§ What is needed
Each entry should be duplicated verbatim; its pictures should not be.

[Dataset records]

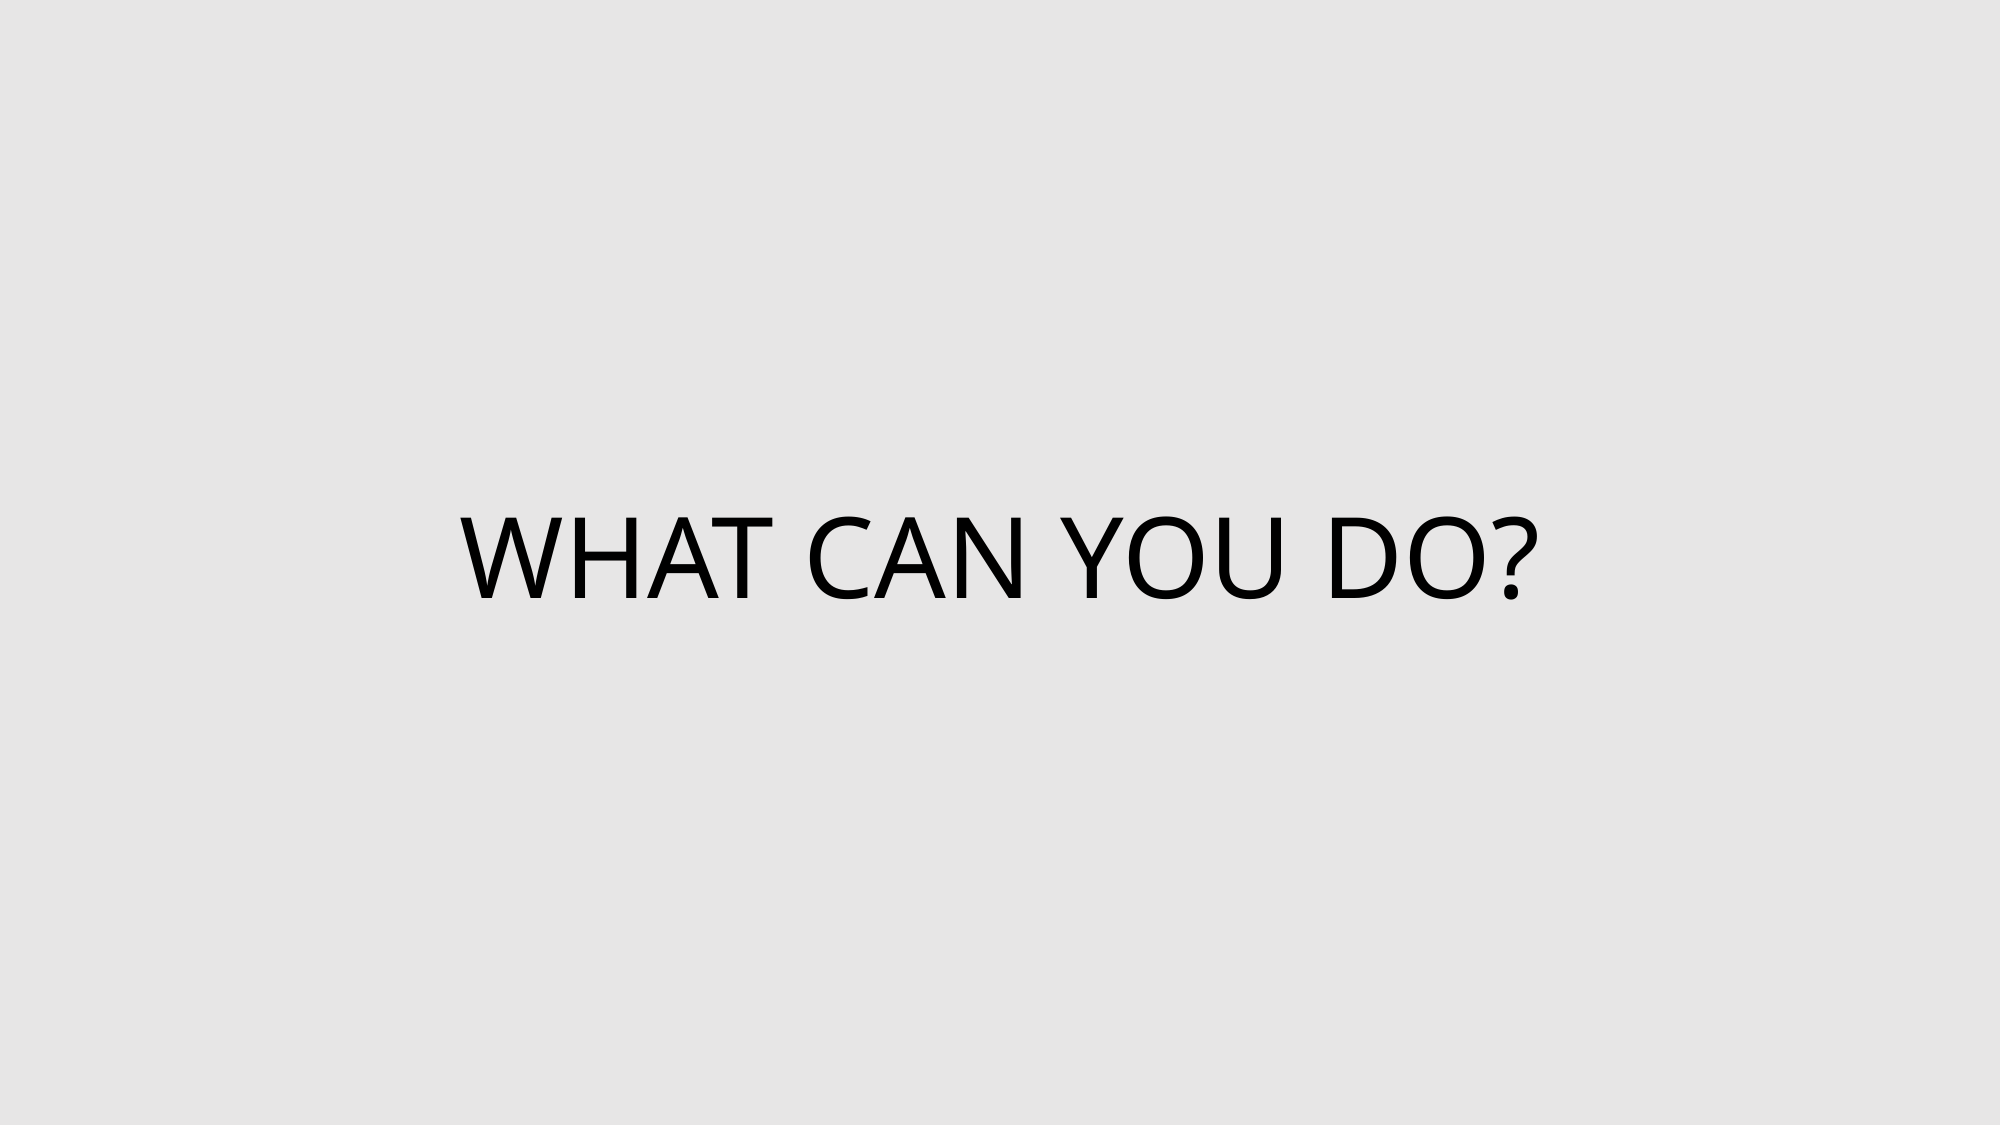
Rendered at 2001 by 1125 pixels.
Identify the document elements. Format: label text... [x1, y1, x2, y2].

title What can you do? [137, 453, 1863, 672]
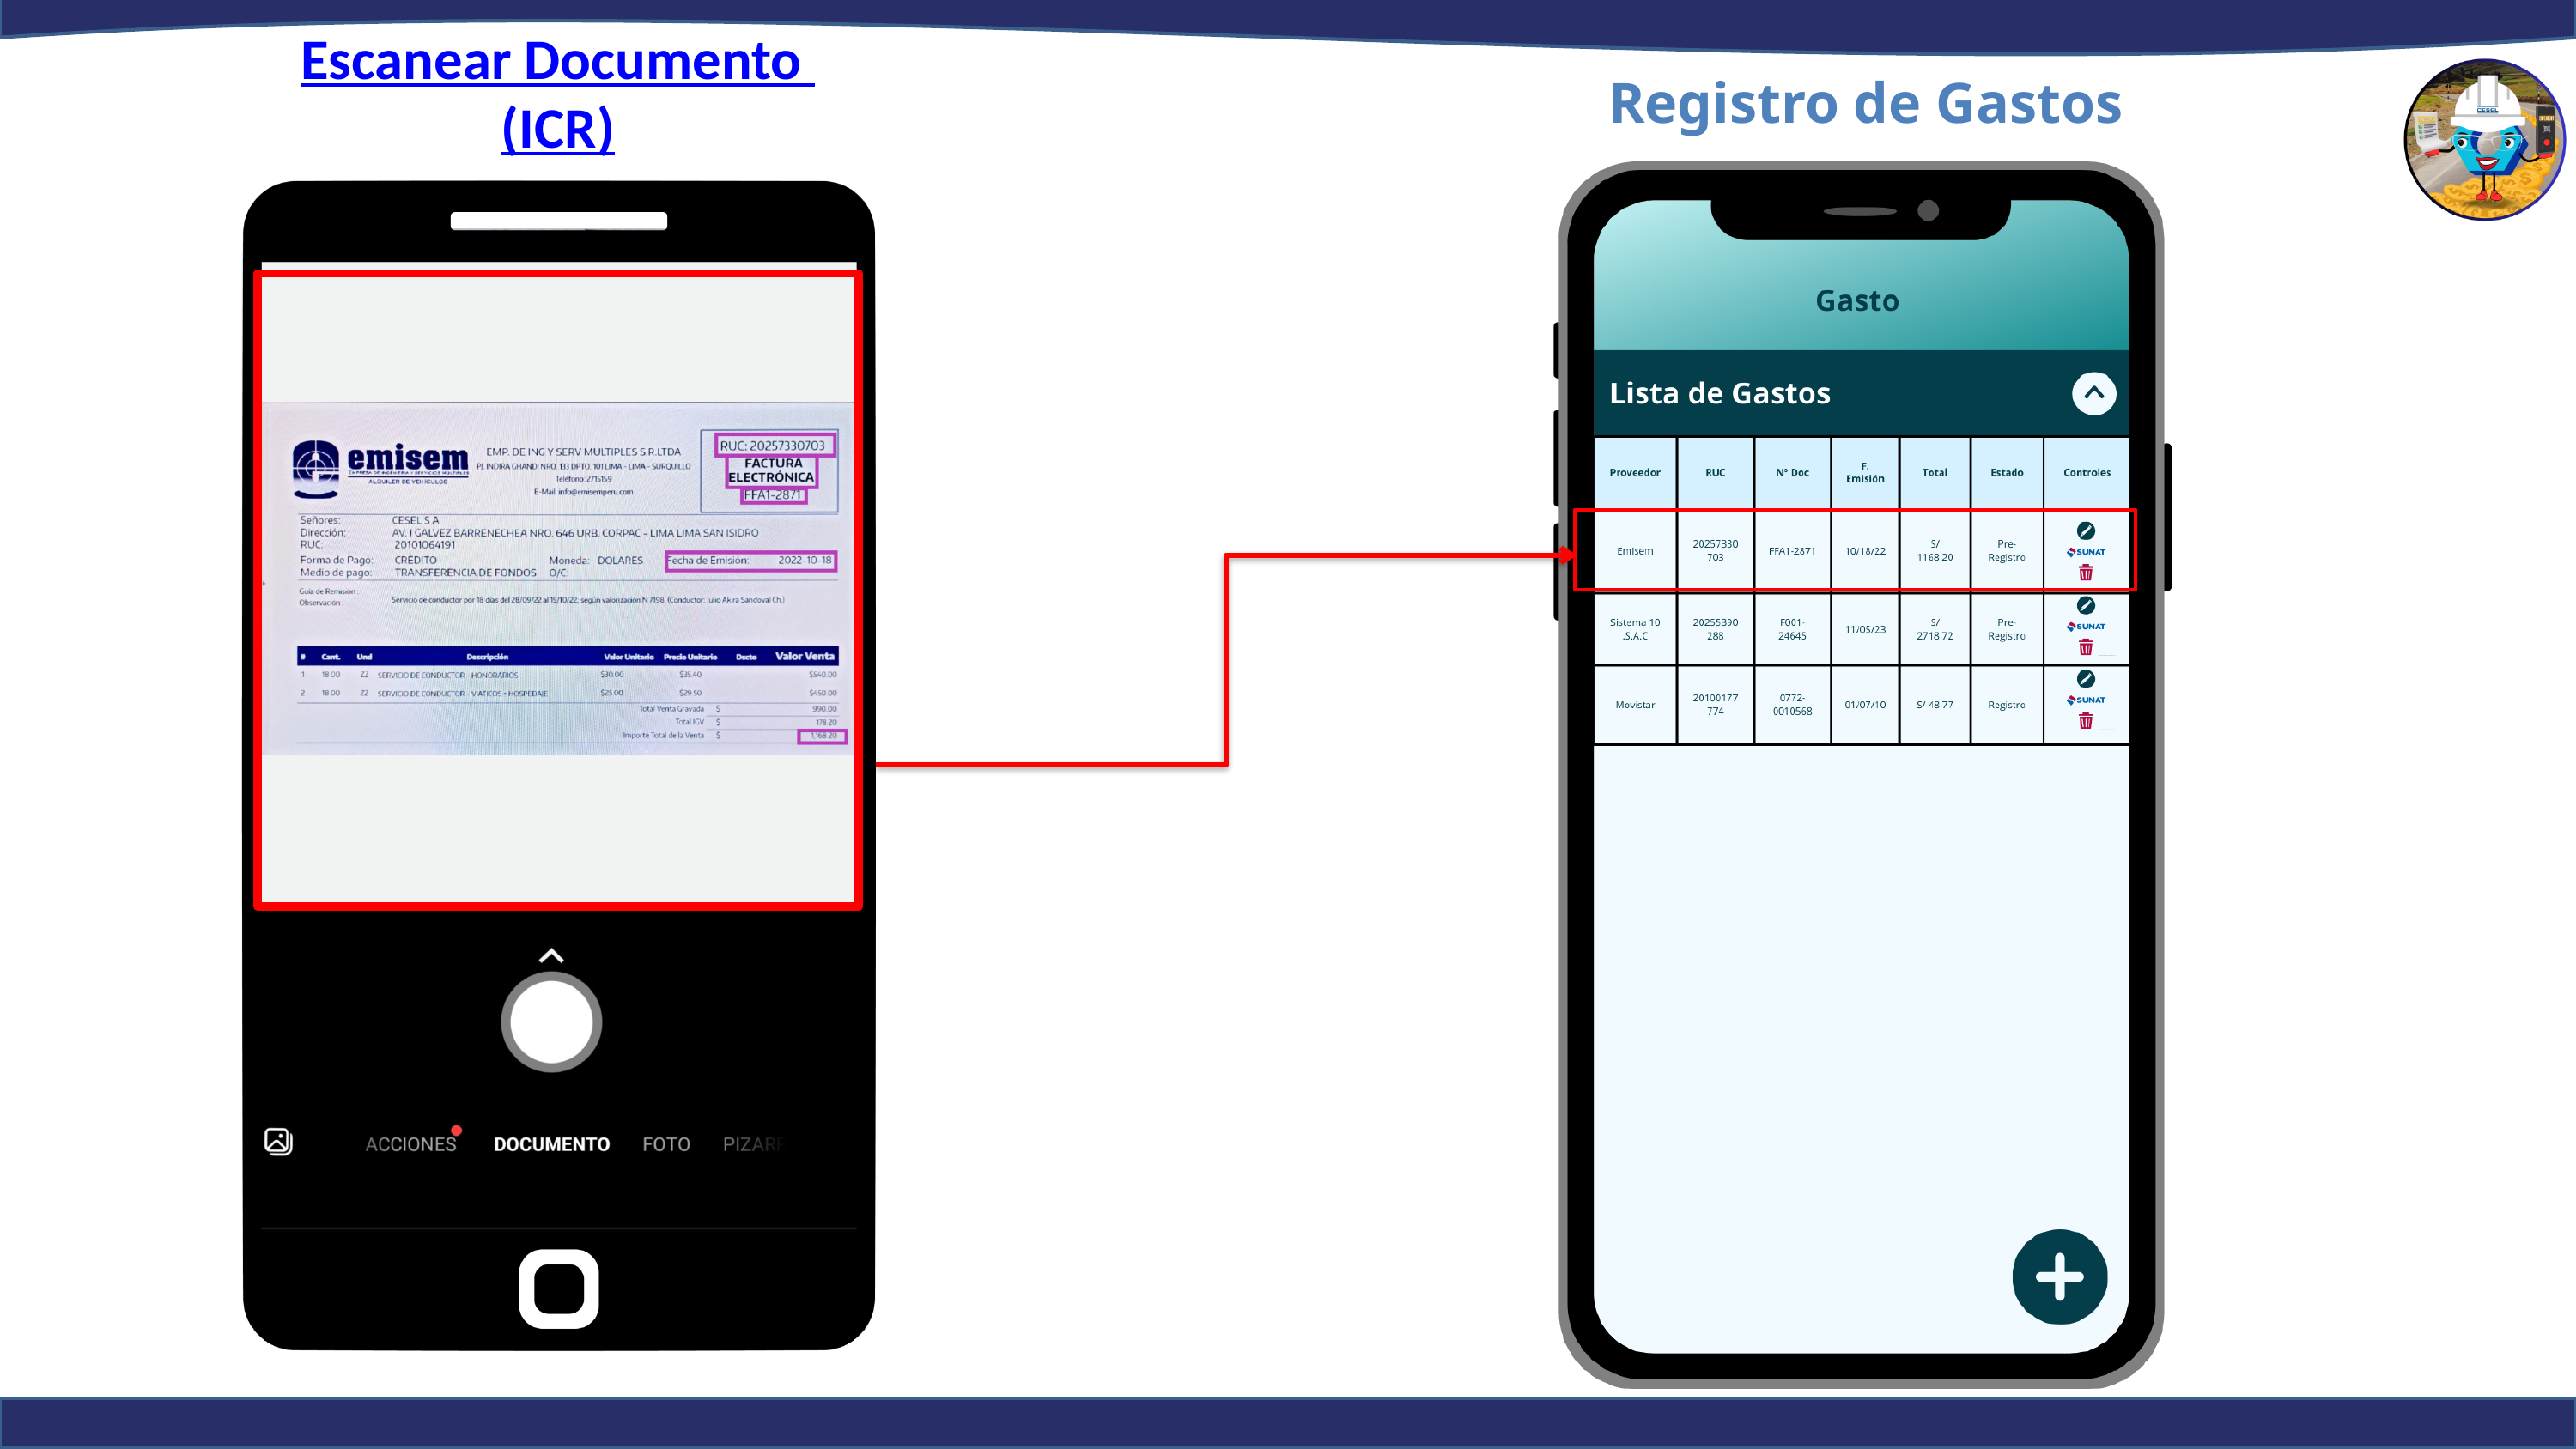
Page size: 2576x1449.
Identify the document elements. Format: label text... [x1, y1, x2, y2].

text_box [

§ Problem solution
Rendered at 2001 by 1125 pixels.
Identify the document elements. Format: label text... [x1, y1, x2, y2].

title What can you do? [137, 453, 1863, 672]
Page size: 2576x1449.
Identify the document elements. Format: label text... [x1, y1, x2, y2].

text_box [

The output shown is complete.